• _What you need to do_
When a line in the listing below contains the word "feel", return a copy of that line.

Start of Provided records

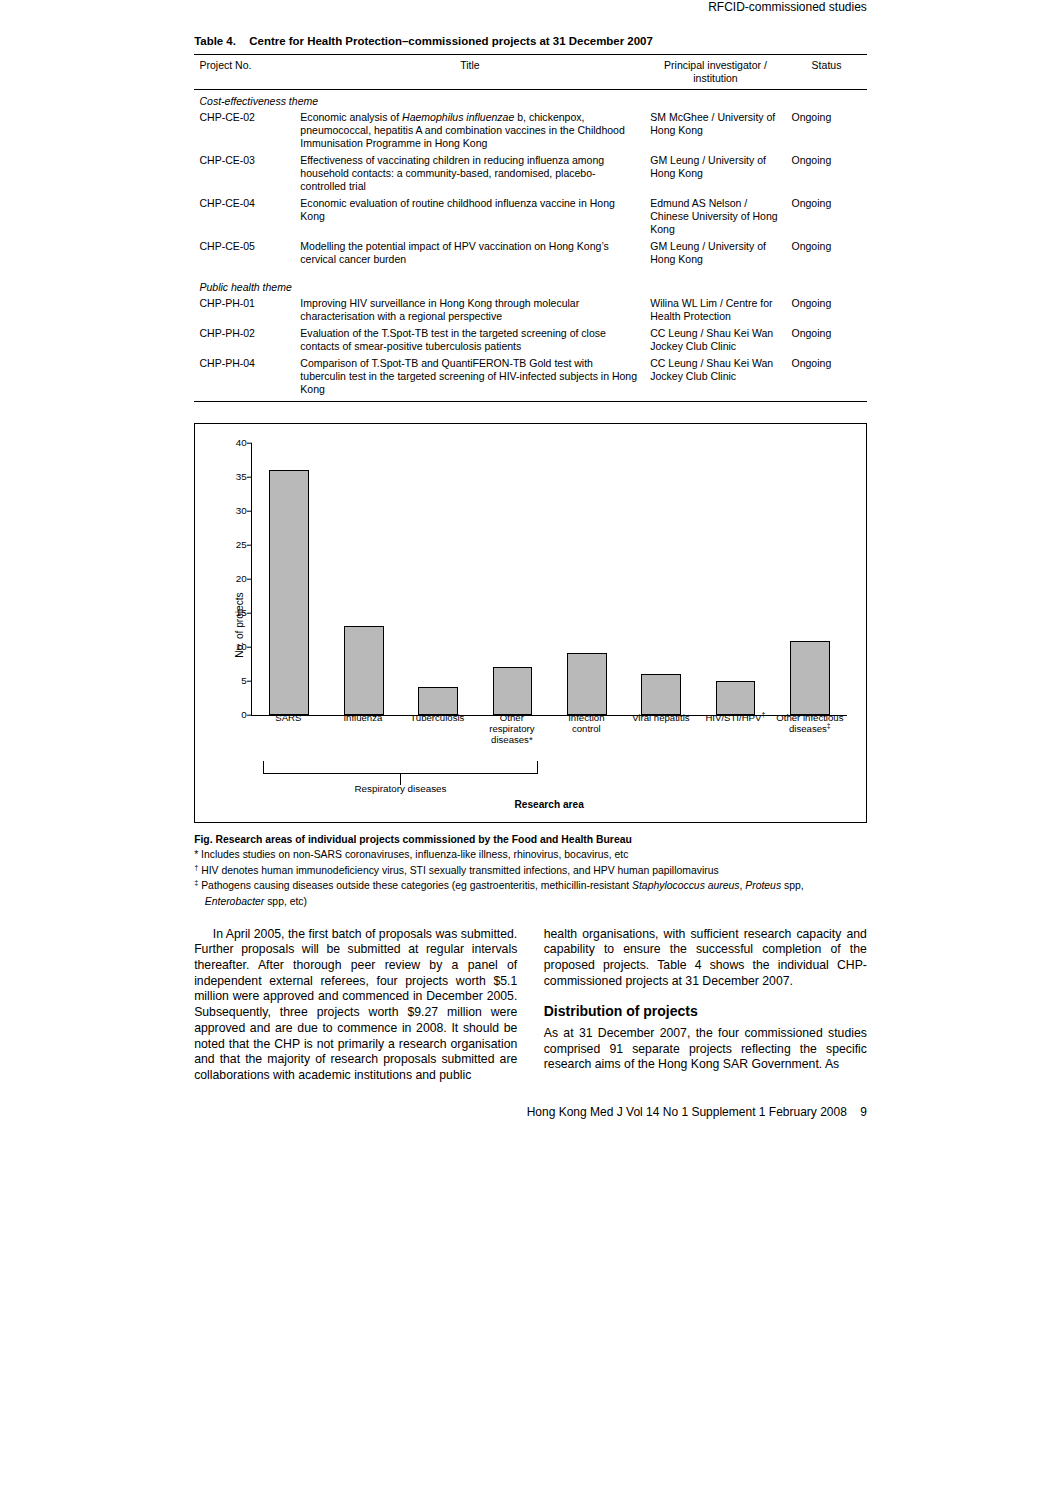RFCID-commissioned studies
Table 4. Centre for Health Protection–commissioned projects at 31 December 2007
| Project No. | Title | Principal investigator / institution | Status |
| --- | --- | --- | --- |
| Cost-effectiveness theme |
| CHP-CE-02 | Economic analysis of Haemophilus influenzae b, chickenpox, pneumococcal, hepatitis A and combination vaccines in the Childhood Immunisation Programme in Hong Kong | SM McGhee / University of Hong Kong | Ongoing |
| CHP-CE-03 | Effectiveness of vaccinating children in reducing influenza among household contacts: a community-based, randomised, placebo-controlled trial | GM Leung / University of Hong Kong | Ongoing |
| CHP-CE-04 | Economic evaluation of routine childhood influenza vaccine in Hong Kong | Edmund AS Nelson / Chinese University of Hong Kong | Ongoing |
| CHP-CE-05 | Modelling the potential impact of HPV vaccination on Hong Kong’s cervical cancer burden | GM Leung / University of Hong Kong | Ongoing |
| Public health theme |
| CHP-PH-01 | Improving HIV surveillance in Hong Kong through molecular characterisation with a regional perspective | Wilina WL Lim / Centre for Health Protection | Ongoing |
| CHP-PH-02 | Evaluation of the T.Spot-TB test in the targeted screening of close contacts of smear-positive tuberculosis patients | CC Leung / Shau Kei Wan Jockey Club Clinic | Ongoing |
| CHP-PH-04 | Comparison of T.Spot-TB and QuantiFERON-TB Gold test with tuberculin test in the targeted screening of HIV-infected subjects in Hong Kong | CC Leung / Shau Kei Wan Jockey Club Clinic | Ongoing |
No. of projects
40
35
30
25
20
15
10
5
0
SARS
Influenza
Tuberculosis
Other respiratory
diseases*
Infection
control
Viral hepatitis
HIV/STI/HPV†
Other infectious
diseases‡
Respiratory diseases
Research area
Fig. Research areas of individual projects commissioned by the Food and Health Bureau
* Includes studies on non-SARS coronaviruses, influenza-like illness, rhinovirus, bocavirus, etc
† HIV denotes human immunodeficiency virus, STI sexually transmitted infections, and HPV human papillomavirus
‡ Pathogens causing diseases outside these categories (eg gastroenteritis, methicillin-resistant Staphylococcus aureus, Proteus spp,
Enterobacter spp, etc)
In April 2005, the first batch of proposals was submitted. Further proposals will be submitted at regular intervals thereafter. After thorough peer review by a panel of independent external referees, four projects worth $5.1 million were approved and commenced in December 2005. Subsequently, three projects worth $9.27 million were approved and are due to commence in 2008. It should be noted that the CHP is not primarily a research organisation and that the majority of research proposals submitted are collaborations with academic institutions and public
health organisations, with sufficient research capacity and capability to ensure the successful completion of the proposed projects. Table 4 shows the individual CHP-commissioned projects at 31 December 2007.
Distribution of projects
As at 31 December 2007, the four commissioned studies comprised 91 separate projects reflecting the specific research aims of the Hong Kong SAR Government. As
Hong Kong Med J Vol 14 No 1 Supplement 1 February 20089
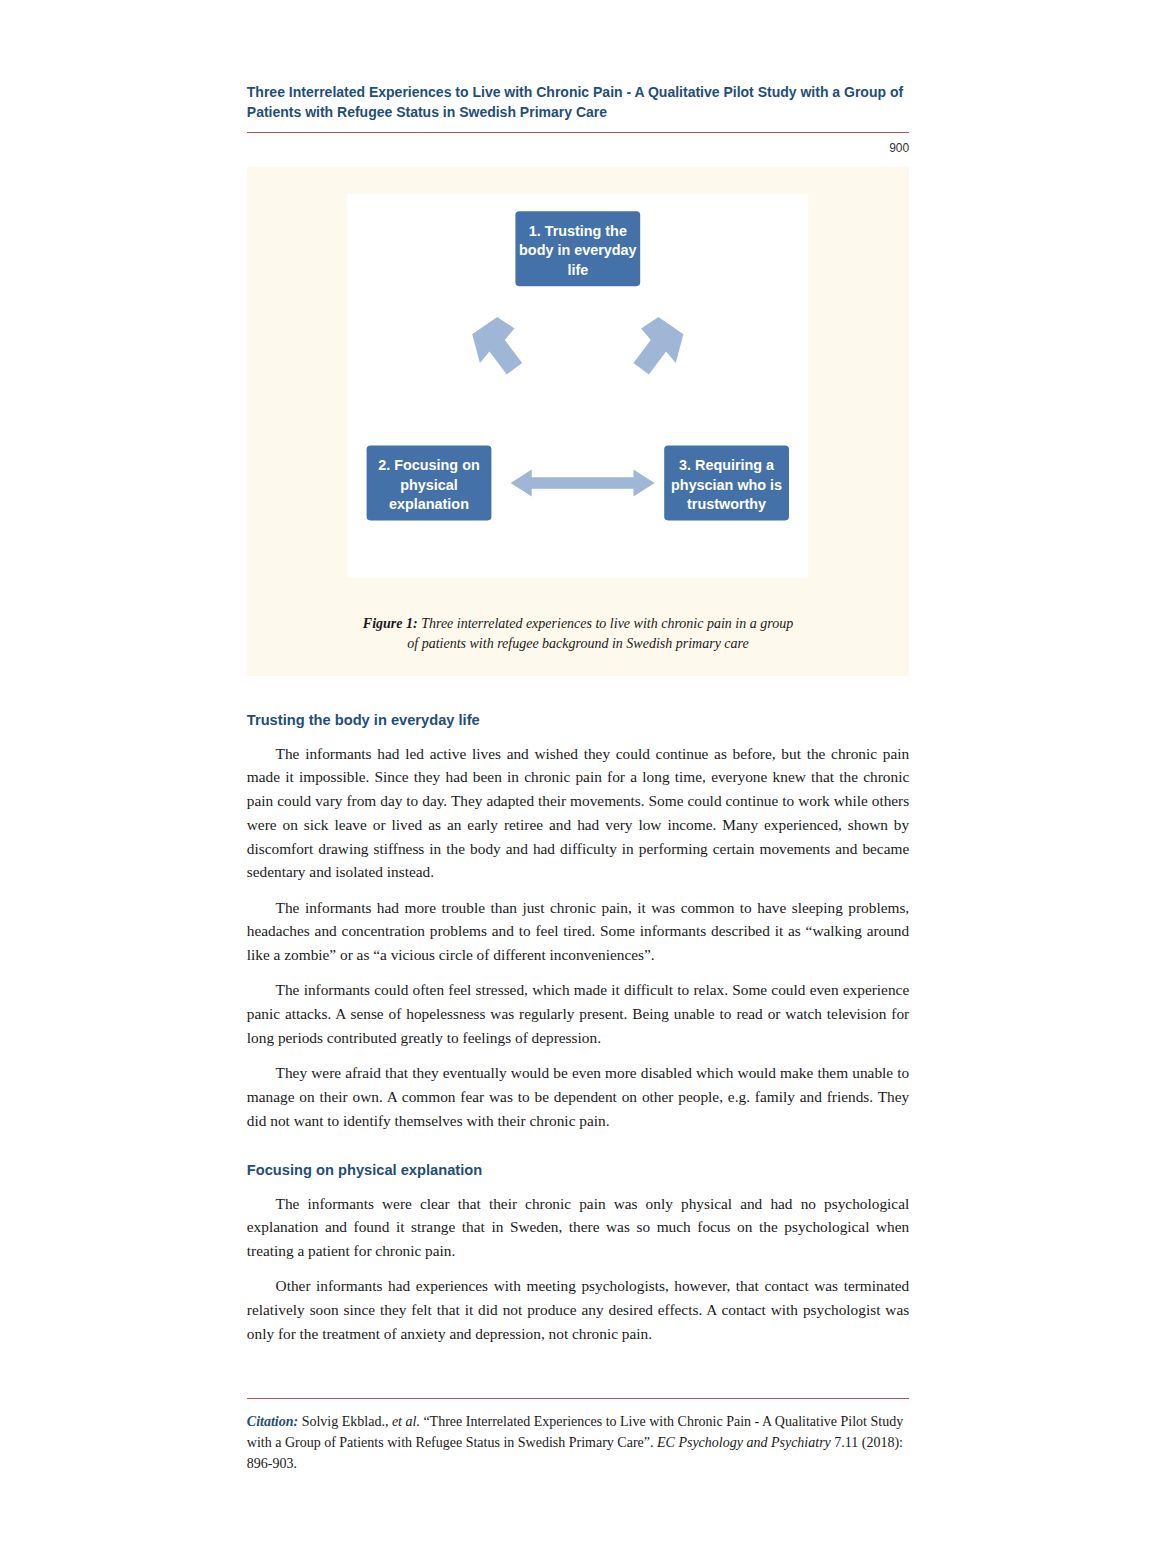Three Interrelated Experiences to Live with Chronic Pain - A Qualitative Pilot Study with a Group of Patients with Refugee Status in Swedish Primary Care
900
1. Trusting the body in everyday life 2. Focusing on physical explanation 3. Requiring a physcian who is trustworthy
Figure 1: Three interrelated experiences to live with chronic pain in a group
of patients with refugee background in Swedish primary care
Trusting the body in everyday life
The informants had led active lives and wished they could continue as before, but the chronic pain made it impossible. Since they had been in chronic pain for a long time, everyone knew that the chronic pain could vary from day to day. They adapted their movements. Some could continue to work while others were on sick leave or lived as an early retiree and had very low income. Many experienced, shown by discomfort drawing stiffness in the body and had difficulty in performing certain movements and became sedentary and isolated instead.
The informants had more trouble than just chronic pain, it was common to have sleeping problems, headaches and concentration problems and to feel tired. Some informants described it as “walking around like a zombie” or as “a vicious circle of different inconveniences”.
The informants could often feel stressed, which made it difficult to relax. Some could even experience panic attacks. A sense of hopelessness was regularly present. Being unable to read or watch television for long periods contributed greatly to feelings of depression.
They were afraid that they eventually would be even more disabled which would make them unable to manage on their own. A common fear was to be dependent on other people, e.g. family and friends. They did not want to identify themselves with their chronic pain.
Focusing on physical explanation
The informants were clear that their chronic pain was only physical and had no psychological explanation and found it strange that in Sweden, there was so much focus on the psychological when treating a patient for chronic pain.
Other informants had experiences with meeting psychologists, however, that contact was terminated relatively soon since they felt that it did not produce any desired effects. A contact with psychologist was only for the treatment of anxiety and depression, not chronic pain.
Citation: Solvig Ekblad., et al. “Three Interrelated Experiences to Live with Chronic Pain - A Qualitative Pilot Study with a Group of Patients with Refugee Status in Swedish Primary Care”. EC Psychology and Psychiatry 7.11 (2018): 896-903.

End of Provided records

• _Your response_
The informants had more trouble than just chronic pain, it was common to have sleeping problems, headaches and concentration problems and to feel tired. Some informants described it as “walking around like a zombie” or as “a vicious circle of different inconveniences”.
The informants could often feel stressed, which made it difficult to relax. Some could even experience panic attacks. A sense of hopelessness was regularly present. Being unable to read or watch television for long periods contributed greatly to feelings of depression.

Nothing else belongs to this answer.